Background:Patients with ankylosing spondylitis (AS) are burdened with decreased work productivity.1Ixekizumab (IXE), a high-affinity monoclonal antibody selectively targeting interleukin-17A, has been shown to improve disease signs and symptoms in 2 phase 3 trials assessing patients with active AS.2, 3Objectives:This study investigated the effect of IXE treatment for 52 weeks on work productivity and activity impairment as measured by absenteeism, presenteeism, overall work impairment, and activity impairment in patients with active AS.Methods:COAST-V (NCT02696785) and COAST-W (NCT02696798) were phase 3, multicenter, randomized, double-blind, placebo (PBO)-controlled (COAST-V active-controlled with adalimumab) trials investigating the efficacy of IXE every 4 weeks (Q4W) and every 2 weeks (Q2W) in 341 patients with active AS naïve to biologic disease-modifying antirheumatic drugs (bDMARDs; COAST-V) and in 316 patients who were inadequate responders or intolerant to 1 or 2 tumor necrosis factor inhibitors (TNFi; COAST-W).
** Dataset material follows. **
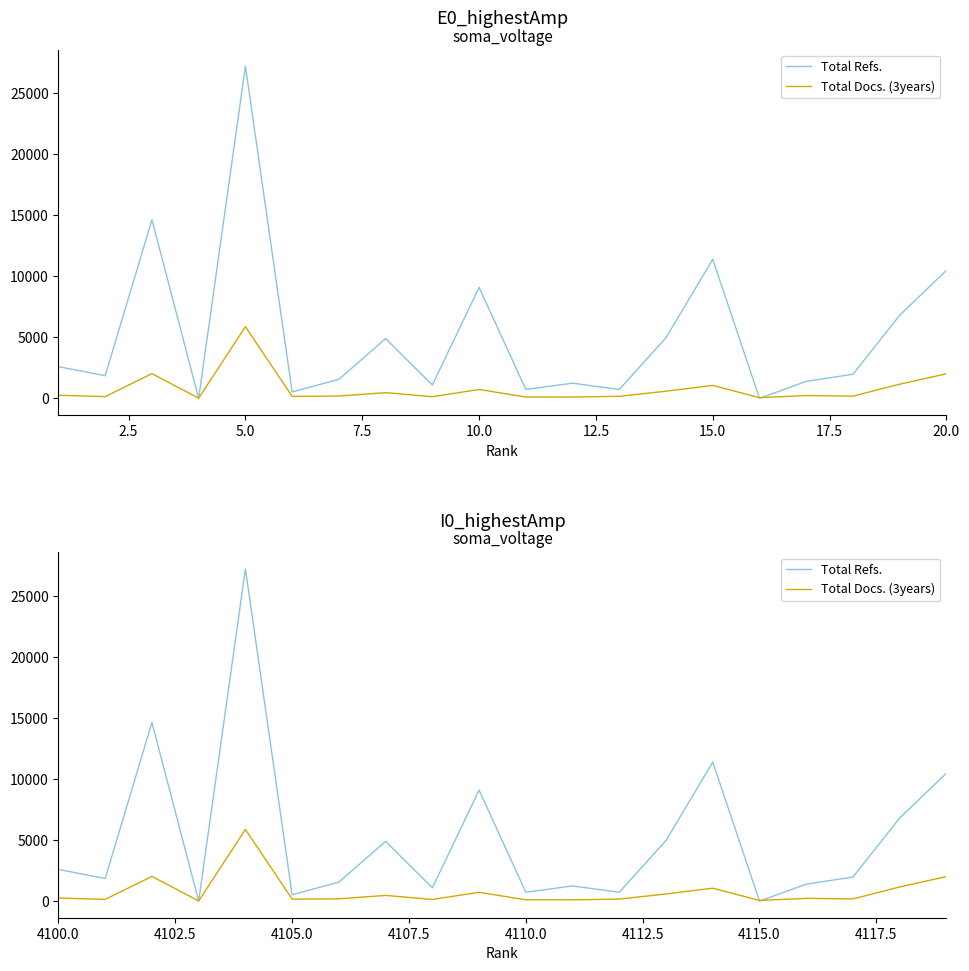

What is the value of the Total Docs. (3years) point at the 14th from the left?

586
Patients receiving PBO were switched to IXE Q4W or Q2W at Week 16; patients receiving adalimumab (ADA) were switched to IXE Q4W or Q2W at Week 20. Data for IXE Q4W and Q2W were combined for PBO/IXE and ADA/IXE groups. Changes from baseline in work productivity were measured for those reporting full- or part-time work at Weeks 16 and 52 with the Work Productivity and Activity Impairment (WPAI) Questionnaire for Spondyloarthritis.Results:Compared to bDMARD-naïve patients (COAST-V), TNFi-experienced patients (COAST-W) were slightly older, had longer disease duration, reported less paid employment, and had greater scores for impaired work productivity, signifying more severe baseline disease. At Week 16, bDMARD-naïve patients treated with IXE Q4W or Q2W had significant improvements in activity impairment compared to placebo (p<0.01); TNFi-experienced patients treated with IXE Q4W or Q2W had significant improvements in presenteeism (p<0.05) and overall work impairment (p<0.05; Figure). TNFi-experienced patients treated with IXE Q2W also had significant improvement in activity impairment at Week 16 (p<0.05; Figure). Improvements were sustained through Week 52 (Figure).Conclusion:Both bDMARD-naïve and TNFi-experienced patients with AS receiving IXE had greater improvements in aspects of work productivity compared to placebo. Improvements were sustained through Week 52.